▸ Document extract:
########

I cannot say how, despite about two decades of bi-annual trips to Door County, I had managed to escape an experience which so many consider absolutely essential to every visit here. Yet neither can I say that, prior to this summer, I ever minded much. After I had returned from several walks in Peninsula State Park, American Folklore Theatre always inspired more apprehension than attraction in me. But this year an ad for the AFT classic Guys on Ice, along with the guarantees of my grandparents, reeled me in, and pretty soon this little theater in the woods had won me over – hook, line, and sinker.

What first hooked me in was simply the atmosphere of the place. Upon our arrival, as we crossed the grassy lot amid a chorus of slamming car doors and joined the merging streams of playgoers at the far end, my dad struck up a conversation with a family of AFT pros. When we confessed that this was our first time, they kindly gave us some advice and encouragement before we parted ways at the ticket booths. On route to the theater gate, we passed by stands selling candy and popcorn. Christmas crooners played over the speakers, warming us up for the winter-set show, and a friendly usher pointed out a prime spot, where we hunkered down. All around us, good old Midwestern geniality filled the air—folks chattered and bantered, exchanged introductions and shared jokes. Everyone there seemed thoroughly prepared for a delightful evening.

########

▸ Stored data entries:

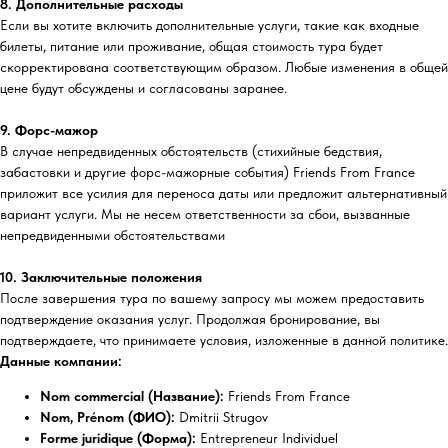
8. Дополнительные расходы
Если вы хотите включить дополнительные услуги, такие как входные
билеты, питание или проживание, общая стоимость тура будет
скорректирована соответствующим образом. Любые изменения в общей
цене будут обсуждены и согласованы заранее.
9. Форс-мажор
В случае непредвиденных обстоятельств (стихийные бедствия,
забастовки и другие форс-мажорные события) Friends From France
приложит все усилия для переноса даты или предложит альтернативный
вариант услуги. Мы не несем ответственности за сбои, вызванные
непредвиденными обстоятельствами
10. Заключительные положения
После завершения тура по вашему запросу мы можем предоставить
подтверждение оказания услуг. Продолжая бронирование, вы
подтверждаете, что принимаете условия, изложенные в данной политике.
Данные компании:
Nom commercial (Название):
Friends From France
Nom, Prénom (ФИО):
Dmitrii Strugov
Forme juridique (Форма):
Entrepreneur Individuel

########

▸ Directive 1:
Would you convert the records with the Russian tour-booking terms into a JSON list of strings, one string per line, with blank lines and the picture left out?
▸ Directive 2:
Can you carry on the piece about a first visit to American Folklore Theatre from the point where it stops?

▸ Task result 1:
[
  "8. Дополнительные расходы",
  "Если вы хотите включить дополнительные услуги, такие как входные",
  "билеты, питание или проживание, общая стоимость тура будет",
  "скорректирована соответствующим образом. Любые изменения в общей",
  "цене будут обсуждены и согласованы заранее.",
  "9. Форс-мажор",
  "В случае непредвиденных обстоятельств (стихийные бедствия,",
  "забастовки и другие форс-мажорные события) Friends From France",
  "приложит все усилия для переноса даты или предложит альтернативный",
  "вариант услуги. Мы не несем ответственности за сбои, вызванные",
  "непредвиденными обстоятельствами",
  "10. Заключительные положения",
  "После завершения тура по вашему запросу мы можем предоставить",
  "подтверждение оказания услуг. Продолжая бронирование, вы",
  "подтверждаете, что принимаете условия, изложенные в данной политике.",
  "Данные компании:",
  "Nom commercial (Название):",
  "Friends From France",
  "Nom, Prénom (ФИО):",
  "Dmitrii Strugov",
  "Forme juridique (Форма):",
  "Entrepreneur Individuel"
]

▸ Task result 2:
Next, the humor and pace of the production continued to pull me along the line. Even though the cast for most of the musical consisted of only two men, the show never lost its momentum. It was sprinkled with a copious supply of fish tales, fishing jokes, and fishy figures of speech, not to mention the dozen or so songs that graced the stage with their catchy tunes and clever lyrics. These included “Ode to the Snowmobile Suit,” which features an interlude of choreographed zippering, as well as “De Ice Fishing King” and “Fish is the Miracle Food,” involving impersonations of Elvis Presley and Jesus respectively. The third and final character, Ernie the Moocher, provided his audience with more than a few laughs, and his fellow ice-fishers with those bits of news from shore which drive on the plot. All this, and the fact that the play was just an hour and a half long, kept me engaged and enjoying myself throughout the whole show.

I have since discovered that these are typical virtues of AFT productions. All their plays are less than two hours in length and run without intermissions, and all of them, no matter how serious, have funny moments. Jeff Herbst, artistic director at the theater and Lloyd in Guys on Ice tells me, “It is unbelievably a good thing in this world to be able to make people laugh. . .I think people are enriched by laughter, especially by their own.” According to Herbst, comedies, whether slapstick or witty, “fulfill a real fundamental need in people, to find that release of their better self, who can sort of rise above whatever tragic circumstances they might find themselves in.”

Finally, after the atmosphere of the theater and the production’s pace and humor, for me it was the story’s heart which sunk the deal. Without ever sacrificing its buoyant spirit or turning corny, Guys on Ice manages to incorporate the all-important human themes of love and death. It also astutely portrays the companionship between those men on the ice, past and present. Near the beginning, Lloyd sings about how when he was a boy, his father and uncles “never said a word” to him “any other where,” but out there in the shanty, “dey had tings to share,” and now, he clearly has a true friend in Marvin. Herbst appreciates offering some substance beneath the silliness: “We’ve always wanted to do stuff that can be both funny and touching, if at all possible,” he explains. “If you can get in both in, then I think you’re really doing your job well.”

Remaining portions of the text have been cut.